* TASK DETAILS *
Write out the records below again, putting "NodeJS" everywhere "Node.js" appears and changing nothing else. Leave the pictures out.
** SOURCE INFORMATION follows **
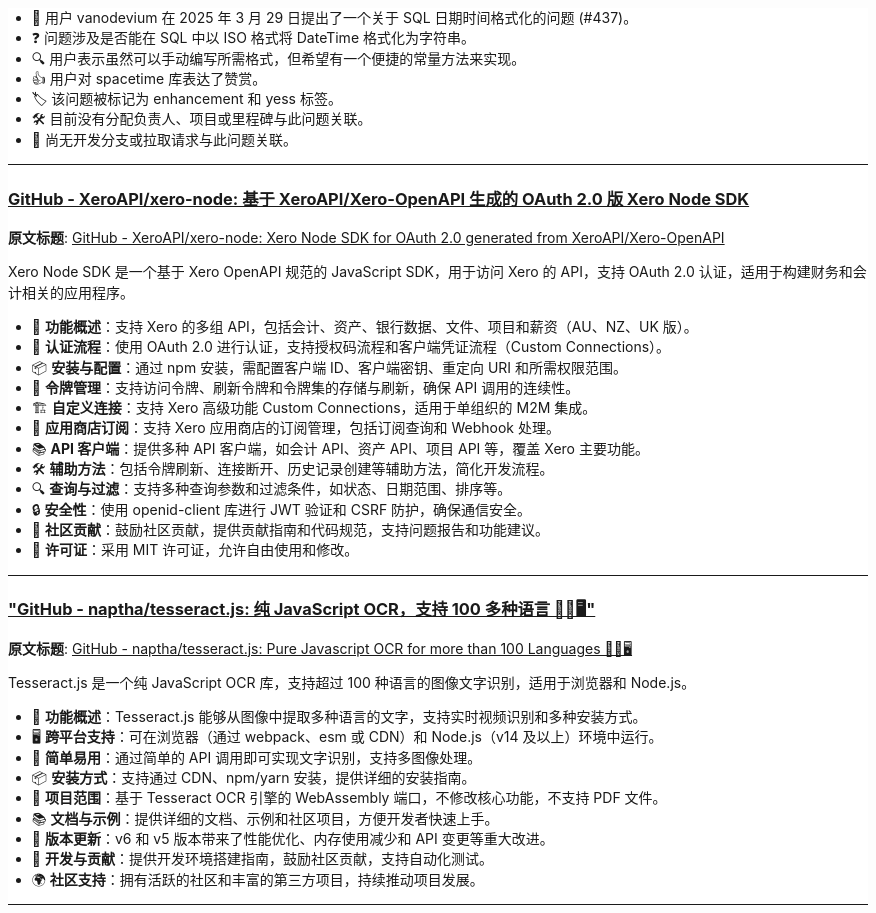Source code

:- 🚀 用户 vanodevium 在 2025 年 3 月 29 日提出了一个关于 SQL 日期时间格式化的问题 (#437)。  
- ❓ 问题涉及是否能在 SQL 中以 ISO 格式将 DateTime 格式化为字符串。  
- 🔍 用户表示虽然可以手动编写所需格式，但希望有一个便捷的常量方法来实现。  
- 👍 用户对 spacetime 库表达了赞赏。  
- 🏷️ 该问题被标记为 enhancement 和 yess 标签。  
- 🛠️ 目前没有分配负责人、项目或里程碑与此问题关联。  
- 🔄 尚无开发分支或拉取请求与此问题关联。

---

### [GitHub - XeroAPI/xero-node: 基于 XeroAPI/Xero-OpenAPI 生成的 OAuth 2.0 版 Xero Node SDK](https://github.com/XeroAPI/xero-node)

**原文标题**: [GitHub - XeroAPI/xero-node: Xero Node SDK for OAuth 2.0 generated from XeroAPI/Xero-OpenAPI](https://github.com/XeroAPI/xero-node)

Xero Node SDK 是一个基于 Xero OpenAPI 规范的 JavaScript SDK，用于访问 Xero 的 API，支持 OAuth 2.0 认证，适用于构建财务和会计相关的应用程序。

- 🚀 **功能概述**：支持 Xero 的多组 API，包括会计、资产、银行数据、文件、项目和薪资（AU、NZ、UK 版）。
- 🔑 **认证流程**：使用 OAuth 2.0 进行认证，支持授权码流程和客户端凭证流程（Custom Connections）。
- 📦 **安装与配置**：通过 npm 安装，需配置客户端 ID、客户端密钥、重定向 URI 和所需权限范围。
- 🔄 **令牌管理**：支持访问令牌、刷新令牌和令牌集的存储与刷新，确保 API 调用的连续性。
- 🏗️ **自定义连接**：支持 Xero 高级功能 Custom Connections，适用于单组织的 M2M 集成。
- 🛒 **应用商店订阅**：支持 Xero 应用商店的订阅管理，包括订阅查询和 Webhook 处理。
- 📚 **API 客户端**：提供多种 API 客户端，如会计 API、资产 API、项目 API 等，覆盖 Xero 主要功能。
- 🛠️ **辅助方法**：包括令牌刷新、连接断开、历史记录创建等辅助方法，简化开发流程。
- 🔍 **查询与过滤**：支持多种查询参数和过滤条件，如状态、日期范围、排序等。
- 🔒 **安全性**：使用 openid-client 库进行 JWT 验证和 CSRF 防护，确保通信安全。
- 🤝 **社区贡献**：鼓励社区贡献，提供贡献指南和代码规范，支持问题报告和功能建议。
- 📜 **许可证**：采用 MIT 许可证，允许自由使用和修改。

---

### ["GitHub - naptha/tesseract.js: 纯 JavaScript OCR，支持 100 多种语言 📖🎉🖥"](https://github.com/naptha/tesseract.js)

**原文标题**: [GitHub - naptha/tesseract.js: Pure Javascript OCR for more than 100 Languages 📖🎉🖥](https://github.com/naptha/tesseract.js)

Tesseract.js 是一个纯 JavaScript OCR 库，支持超过 100 种语言的图像文字识别，适用于浏览器和 Node.js。

- 📖 **功能概述**：Tesseract.js 能够从图像中提取多种语言的文字，支持实时视频识别和多种安装方式。
- 🖥 **跨平台支持**：可在浏览器（通过 webpack、esm 或 CDN）和 Node.js（v14 及以上）环境中运行。
- 🎯 **简单易用**：通过简单的 API 调用即可实现文字识别，支持多图像处理。
- 📦 **安装方式**：支持通过 CDN、npm/yarn 安装，提供详细的安装指南。
- 🔧 **项目范围**：基于 Tesseract OCR 引擎的 WebAssembly 端口，不修改核心功能，不支持 PDF 文件。
- 📚 **文档与示例**：提供详细的文档、示例和社区项目，方便开发者快速上手。
- 🚀 **版本更新**：v6 和 v5 版本带来了性能优化、内存使用减少和 API 变更等重大改进。
- 🔄 **开发与贡献**：提供开发环境搭建指南，鼓励社区贡献，支持自动化测试。
- 🌍 **社区支持**：拥有活跃的社区和丰富的第三方项目，持续推动项目发展。

---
** End of SOURCE INFORMATION **
* TASK RESULT *
Source code

:- 🚀 用户 vanodevium 在 2025 年 3 月 29 日提出了一个关于 SQL 日期时间格式化的问题 (#437)。  
- ❓ 问题涉及是否能在 SQL 中以 ISO 格式将 DateTime 格式化为字符串。  
- 🔍 用户表示虽然可以手动编写所需格式，但希望有一个便捷的常量方法来实现。  
- 👍 用户对 spacetime 库表达了赞赏。  
- 🏷️ 该问题被标记为 enhancement 和 yess 标签。  
- 🛠️ 目前没有分配负责人、项目或里程碑与此问题关联。  
- 🔄 尚无开发分支或拉取请求与此问题关联。

---

### [GitHub - XeroAPI/xero-node: 基于 XeroAPI/Xero-OpenAPI 生成的 OAuth 2.0 版 Xero Node SDK](https://github.com/XeroAPI/xero-node)

**原文标题**: [GitHub - XeroAPI/xero-node: Xero Node SDK for OAuth 2.0 generated from XeroAPI/Xero-OpenAPI](https://github.com/XeroAPI/xero-node)

Xero Node SDK 是一个基于 Xero OpenAPI 规范的 JavaScript SDK，用于访问 Xero 的 API，支持 OAuth 2.0 认证，适用于构建财务和会计相关的应用程序。

- 🚀 **功能概述**：支持 Xero 的多组 API，包括会计、资产、银行数据、文件、项目和薪资（AU、NZ、UK 版）。
- 🔑 **认证流程**：使用 OAuth 2.0 进行认证，支持授权码流程和客户端凭证流程（Custom Connections）。
- 📦 **安装与配置**：通过 npm 安装，需配置客户端 ID、客户端密钥、重定向 URI 和所需权限范围。
- 🔄 **令牌管理**：支持访问令牌、刷新令牌和令牌集的存储与刷新，确保 API 调用的连续性。
- 🏗️ **自定义连接**：支持 Xero 高级功能 Custom Connections，适用于单组织的 M2M 集成。
- 🛒 **应用商店订阅**：支持 Xero 应用商店的订阅管理，包括订阅查询和 Webhook 处理。
- 📚 **API 客户端**：提供多种 API 客户端，如会计 API、资产 API、项目 API 等，覆盖 Xero 主要功能。
- 🛠️ **辅助方法**：包括令牌刷新、连接断开、历史记录创建等辅助方法，简化开发流程。
- 🔍 **查询与过滤**：支持多种查询参数和过滤条件，如状态、日期范围、排序等。
- 🔒 **安全性**：使用 openid-client 库进行 JWT 验证和 CSRF 防护，确保通信安全。
- 🤝 **社区贡献**：鼓励社区贡献，提供贡献指南和代码规范，支持问题报告和功能建议。
- 📜 **许可证**：采用 MIT 许可证，允许自由使用和修改。

---

### ["GitHub - naptha/tesseract.js: 纯 JavaScript OCR，支持 100 多种语言 📖🎉🖥"](https://github.com/naptha/tesseract.js)

**原文标题**: [GitHub - naptha/tesseract.js: Pure Javascript OCR for more than 100 Languages 📖🎉🖥](https://github.com/naptha/tesseract.js)

Tesseract.js 是一个纯 JavaScript OCR 库，支持超过 100 种语言的图像文字识别，适用于浏览器和 NodeJS。

- 📖 **功能概述**：Tesseract.js 能够从图像中提取多种语言的文字，支持实时视频识别和多种安装方式。
- 🖥 **跨平台支持**：可在浏览器（通过 webpack、esm 或 CDN）和 NodeJS（v14 及以上）环境中运行。
- 🎯 **简单易用**：通过简单的 API 调用即可实现文字识别，支持多图像处理。
- 📦 **安装方式**：支持通过 CDN、npm/yarn 安装，提供详细的安装指南。
- 🔧 **项目范围**：基于 Tesseract OCR 引擎的 WebAssembly 端口，不修改核心功能，不支持 PDF 文件。
- 📚 **文档与示例**：提供详细的文档、示例和社区项目，方便开发者快速上手。
- 🚀 **版本更新**：v6 和 v5 版本带来了性能优化、内存使用减少和 API 变更等重大改进。
- 🔄 **开发与贡献**：提供开发环境搭建指南，鼓励社区贡献，支持自动化测试。
- 🌍 **社区支持**：拥有活跃的社区和丰富的第三方项目，持续推动项目发展。

---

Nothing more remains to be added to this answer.